* [WORK REQUEST]: When you transcribe the entries below, begin at their first line and stop after the line containing "exposure_s: 1/553"; pictures stay out.

-- EXERCISE MATERIALS follows --

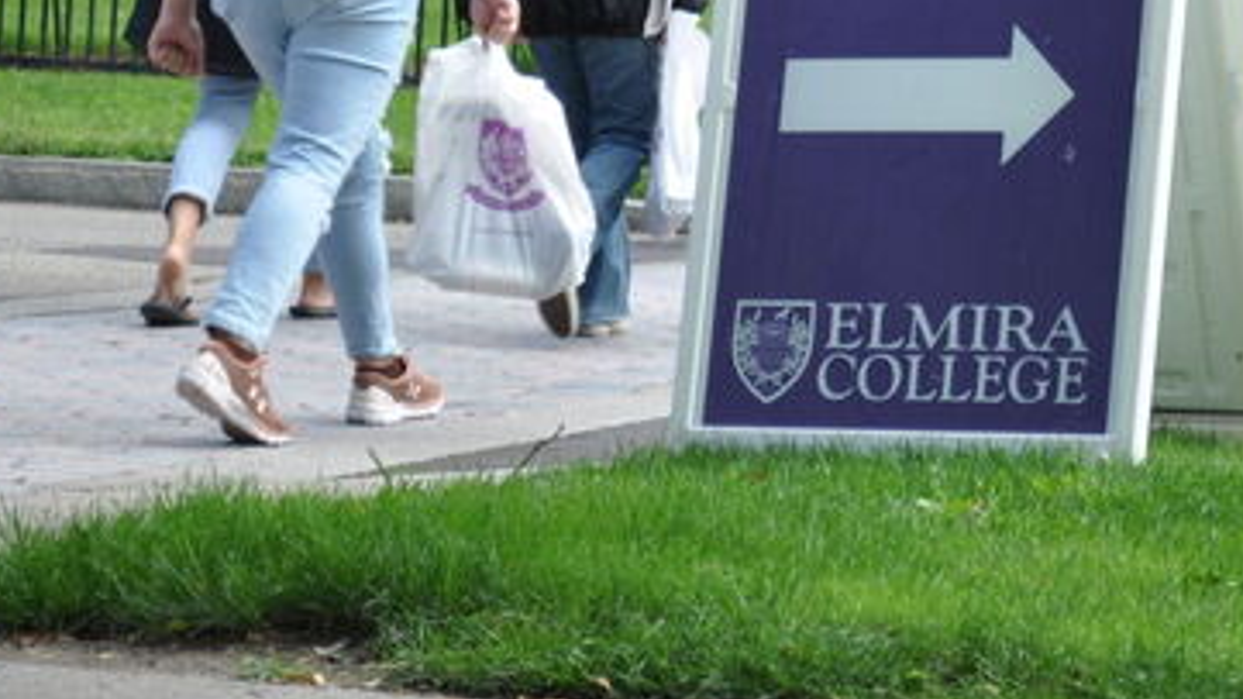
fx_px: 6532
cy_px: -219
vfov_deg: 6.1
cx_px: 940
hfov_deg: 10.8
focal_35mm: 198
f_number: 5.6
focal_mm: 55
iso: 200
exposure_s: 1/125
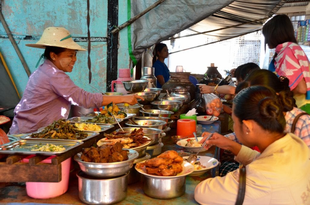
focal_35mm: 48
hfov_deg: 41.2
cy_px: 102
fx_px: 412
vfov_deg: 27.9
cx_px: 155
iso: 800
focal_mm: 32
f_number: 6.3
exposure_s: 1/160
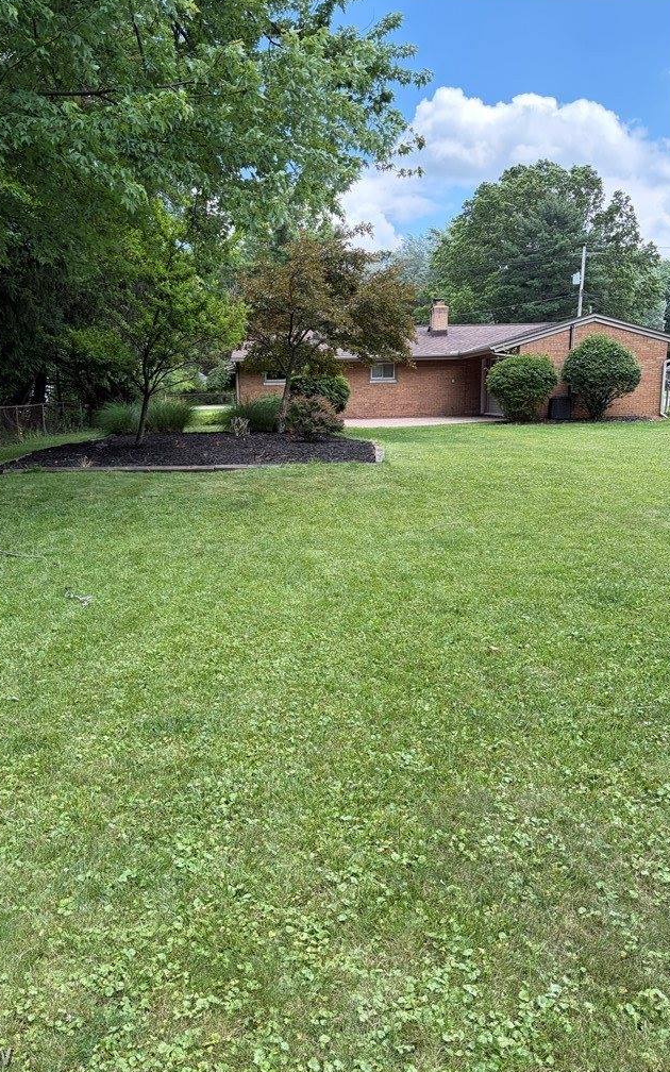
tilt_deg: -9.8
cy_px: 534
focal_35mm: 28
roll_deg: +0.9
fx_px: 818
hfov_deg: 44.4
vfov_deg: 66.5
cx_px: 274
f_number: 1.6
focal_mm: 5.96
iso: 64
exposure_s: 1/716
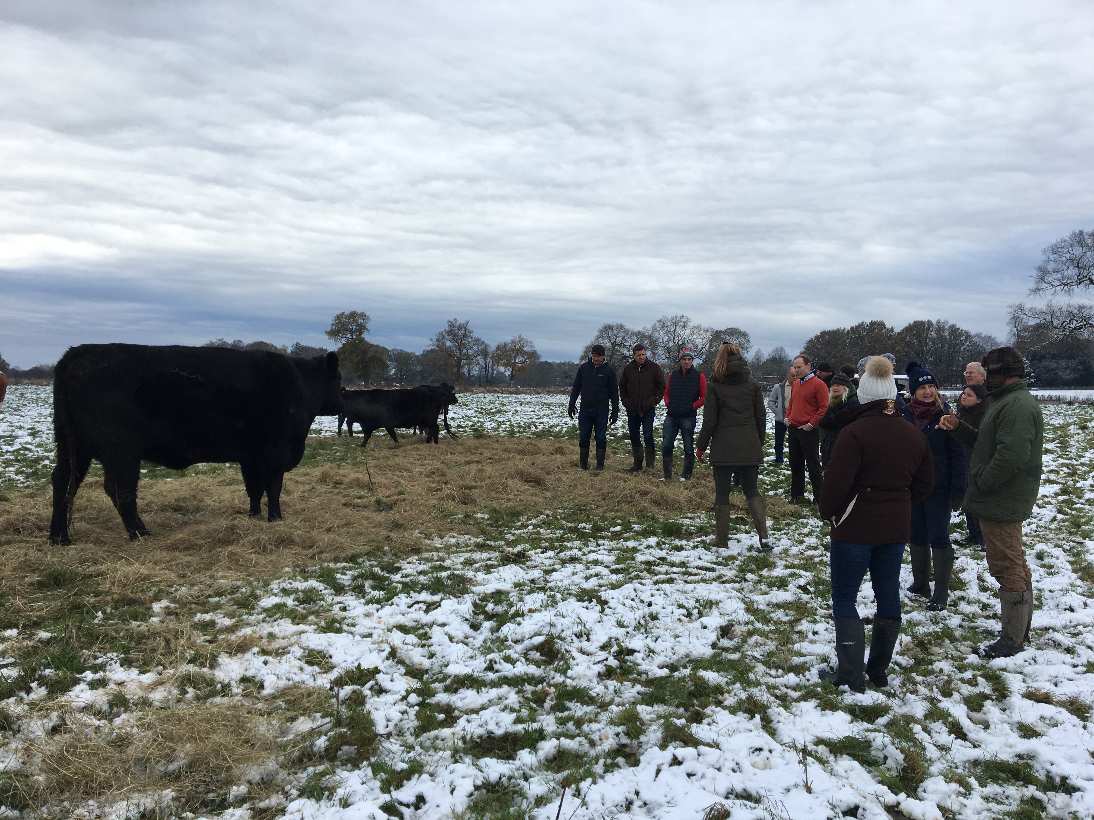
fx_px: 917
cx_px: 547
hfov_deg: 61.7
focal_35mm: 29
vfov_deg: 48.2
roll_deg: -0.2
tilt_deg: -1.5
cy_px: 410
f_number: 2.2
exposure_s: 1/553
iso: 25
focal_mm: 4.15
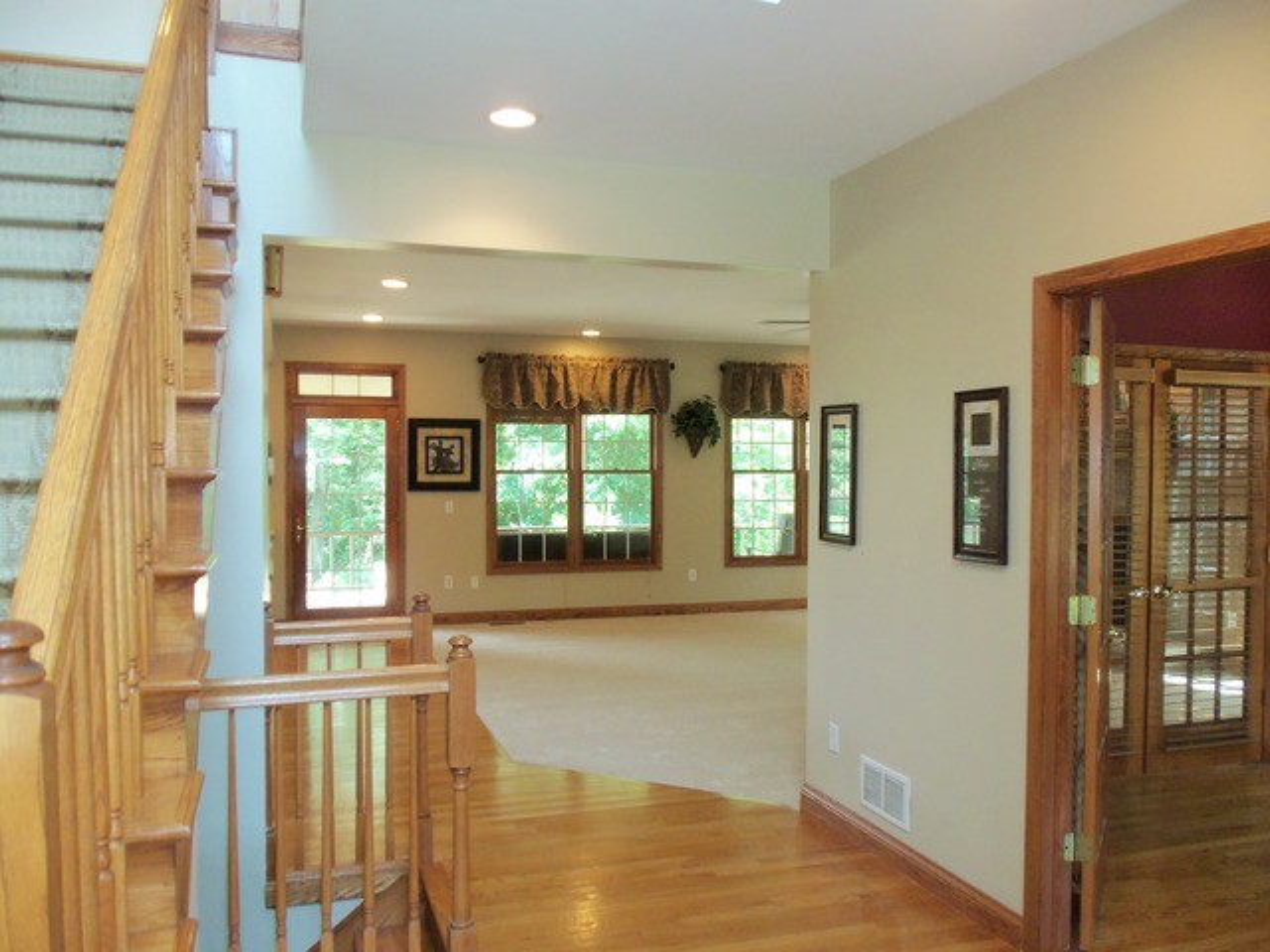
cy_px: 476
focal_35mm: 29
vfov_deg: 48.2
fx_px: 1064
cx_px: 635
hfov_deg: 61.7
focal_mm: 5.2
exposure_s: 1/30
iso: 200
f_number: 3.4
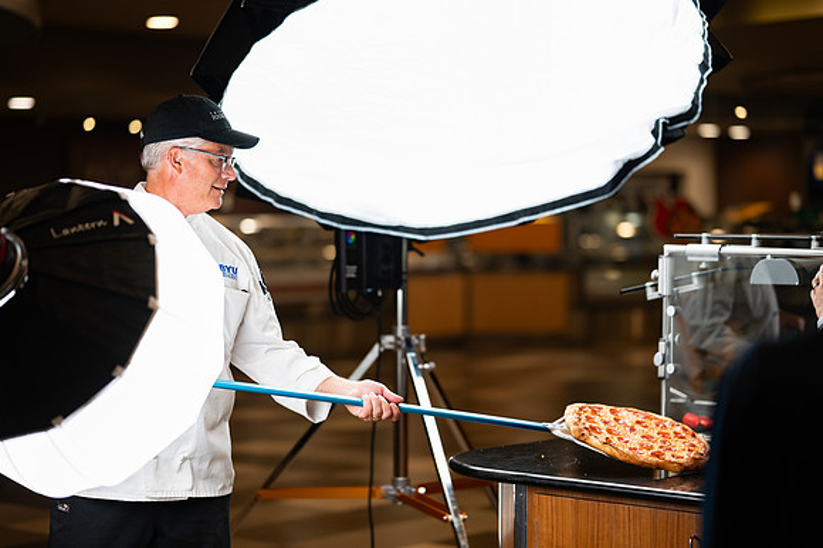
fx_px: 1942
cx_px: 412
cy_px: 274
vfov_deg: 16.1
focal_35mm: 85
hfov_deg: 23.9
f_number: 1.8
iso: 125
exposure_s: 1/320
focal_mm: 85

-- EXERCISE MATERIALS concluded --

* [RESULT]:
fx_px: 6532
cy_px: -219
vfov_deg: 6.1
cx_px: 940
hfov_deg: 10.8
focal_35mm: 198
f_number: 5.6
focal_mm: 55
iso: 200
exposure_s: 1/125
focal_35mm: 48
hfov_deg: 41.2
cy_px: 102
fx_px: 412
vfov_deg: 27.9
cx_px: 155
iso: 800
focal_mm: 32
f_number: 6.3
exposure_s: 1/160
tilt_deg: -9.8
cy_px: 534
focal_35mm: 28
roll_deg: +0.9
fx_px: 818
hfov_deg: 44.4
vfov_deg: 66.5
cx_px: 274
f_number: 1.6
focal_mm: 5.96
iso: 64
exposure_s: 1/716
fx_px: 917
cx_px: 547
hfov_deg: 61.7
focal_35mm: 29
vfov_deg: 48.2
roll_deg: -0.2
tilt_deg: -1.5
cy_px: 410
f_number: 2.2
exposure_s: 1/553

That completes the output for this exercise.